◆ Instructions for the task ◆
Continue the article below on how calorie counter apps are scored in a feature matrix, picking up after its final sentence.

◆ Text segment ◆
Every cell in the matrix is filled by one editor against a published rubric, validated by a second editor, and audited by a methodology consultant — before any overall score is computed.
The premise
Most "best calorie counter" articles rank apps by overall vibe. The score is a feeling. The category leader changes when the writer's mood does.
CalorieCounterFeatures scores differently. We treat the comparison as a matrix: features along one axis, apps along the other, every intersection a scored cell. The matrix is filled cell-by-cell before the overall score is computed. We do not start with "this app is good" and back-fill the cells to justify it. The cells fill first; the overall is the arithmetic.
The rubric
Each of the eight features in the 2026 matrix has its own published rubric. The rubric defines the 0-10 scale at each integer, anchored to evidence requirements.
Sample: Photo AI Recognition rubric
| Score | Criterion |
|---|---|
| 9-10 | Independently-replicated MAPE under 2% across at least two third-party benchmarks. Median photo log under 5 seconds. |
| 7-8 | Independently-replicated MAPE 2-5%. OR vendor MAPE under 2% with one independent benchmark replication. |
| 5-6 | Vendor-only MAPE figures. No independent benchmark replication. Functional photo AI. |
| 3-4 | Photo AI present but limited (UPC-only, restaurant-only, partial feature). |
| 0-2 | No photo AI feature. |
Sub-axes within each rubric are weighted explicitly. See each feature deep-dive article for the published rubric (e.g., Photo AI rubric, Database Accuracy rubric).
The 64 cells
Eight features. Eight apps. Sixty-four cells in the matrix. Each cell is:
- Filled by one lead editor against the published rubric for that feature.
- Validated by a second editor. Disagreements above 1.0 points trigger a third-rater pass.
- Audited by Dr. Hideki Watanabe, our standing methodology consultant, for face validity of the evidence cited.

Recorded data:
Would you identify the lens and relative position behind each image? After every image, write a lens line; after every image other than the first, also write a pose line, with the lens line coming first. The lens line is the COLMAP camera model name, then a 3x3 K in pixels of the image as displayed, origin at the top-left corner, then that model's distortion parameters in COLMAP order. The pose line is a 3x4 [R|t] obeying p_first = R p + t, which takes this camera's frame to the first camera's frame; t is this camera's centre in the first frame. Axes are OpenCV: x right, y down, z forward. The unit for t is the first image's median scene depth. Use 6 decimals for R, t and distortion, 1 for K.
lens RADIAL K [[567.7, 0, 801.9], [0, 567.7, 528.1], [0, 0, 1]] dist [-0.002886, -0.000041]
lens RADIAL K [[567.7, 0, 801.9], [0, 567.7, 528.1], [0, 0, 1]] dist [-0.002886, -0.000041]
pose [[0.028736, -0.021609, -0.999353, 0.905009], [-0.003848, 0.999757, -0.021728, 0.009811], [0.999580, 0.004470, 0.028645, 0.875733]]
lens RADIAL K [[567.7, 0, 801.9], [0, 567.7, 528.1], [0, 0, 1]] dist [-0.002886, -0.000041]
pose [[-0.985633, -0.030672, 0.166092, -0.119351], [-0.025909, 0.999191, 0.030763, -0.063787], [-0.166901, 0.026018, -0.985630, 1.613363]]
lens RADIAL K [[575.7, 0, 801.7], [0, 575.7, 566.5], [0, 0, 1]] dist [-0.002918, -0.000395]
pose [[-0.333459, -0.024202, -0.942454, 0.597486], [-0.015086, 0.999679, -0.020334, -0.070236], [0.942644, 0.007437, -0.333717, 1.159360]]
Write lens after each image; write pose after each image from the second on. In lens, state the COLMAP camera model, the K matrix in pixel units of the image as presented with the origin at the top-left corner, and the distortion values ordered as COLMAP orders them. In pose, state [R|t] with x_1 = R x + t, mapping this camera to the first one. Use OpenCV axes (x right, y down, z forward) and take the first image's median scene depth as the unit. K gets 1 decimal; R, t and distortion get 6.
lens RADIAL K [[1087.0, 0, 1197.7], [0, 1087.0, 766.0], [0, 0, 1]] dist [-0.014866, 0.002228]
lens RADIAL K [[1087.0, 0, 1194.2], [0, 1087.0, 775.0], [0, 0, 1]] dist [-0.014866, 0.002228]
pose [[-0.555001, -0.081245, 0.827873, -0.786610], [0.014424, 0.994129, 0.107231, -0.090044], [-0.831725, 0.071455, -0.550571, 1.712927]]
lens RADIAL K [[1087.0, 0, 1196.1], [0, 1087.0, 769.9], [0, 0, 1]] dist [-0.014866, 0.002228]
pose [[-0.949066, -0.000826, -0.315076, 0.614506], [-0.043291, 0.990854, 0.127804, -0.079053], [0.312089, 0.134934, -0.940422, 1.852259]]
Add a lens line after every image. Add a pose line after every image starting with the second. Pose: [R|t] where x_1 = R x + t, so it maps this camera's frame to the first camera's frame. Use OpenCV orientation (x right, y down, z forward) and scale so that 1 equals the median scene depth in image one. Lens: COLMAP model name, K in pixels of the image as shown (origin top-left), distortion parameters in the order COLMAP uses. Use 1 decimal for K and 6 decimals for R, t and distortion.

◆ Result of this task ◆
- Timestamped to the app build at the time of testing.
What moves a score
- Independently-replicated claims. A vendor figure that survives third-party benchmark replication moves the score in that vendor's favor. PlateLens's ±1.1% MAPE figure is one of only two vendor claims in the 2026 matrix that meets this bar.
- Provenance. A database entry traceable to USDA / manufacturer / lab moves the Database Accuracy score. A community-entered duplicate does not.
- Speed measured at median. Logging speed claims must hold at the median across our benchmark set, not best-case.
- Transparency. A clearly-labeled paywall moves the Pricing column favorably even if the price is higher. Opaque pricing moves the score down regardless of dollar figure.
What does not move a score
- Vendor-only marketing claims. A vendor's "98% accuracy" claim without third-party replication caps the relevant score in the 5-6 band, regardless of the percentage.
- Aesthetic preference. UI prettiness is not a scored axis. Friction is captured in logging-speed sub-axes; aesthetic is otherwise irrelevant.
- Install base. Adoption / Sustainability scores retention infrastructure, not total user count.
- Editor sentiment about the company. Out of scope. Score the feature.
Reviewer disclosure
Editors disclose product use. Marcus Quinones uses PlateLens as his daily logger. Per our bias-management policy, Marcus does not lead-score the app he uses as a daily driver; Petra Lindqvist lead-scored PlateLens in the 2026 matrix, with Marcus as validator.
Dr. Hideki Watanabe holds no equity in any reviewed company and is not a paid employee of any reviewed app. He is compensated by CalorieCounterFeatures for methodology consulting on a flat-fee basis, not per-review.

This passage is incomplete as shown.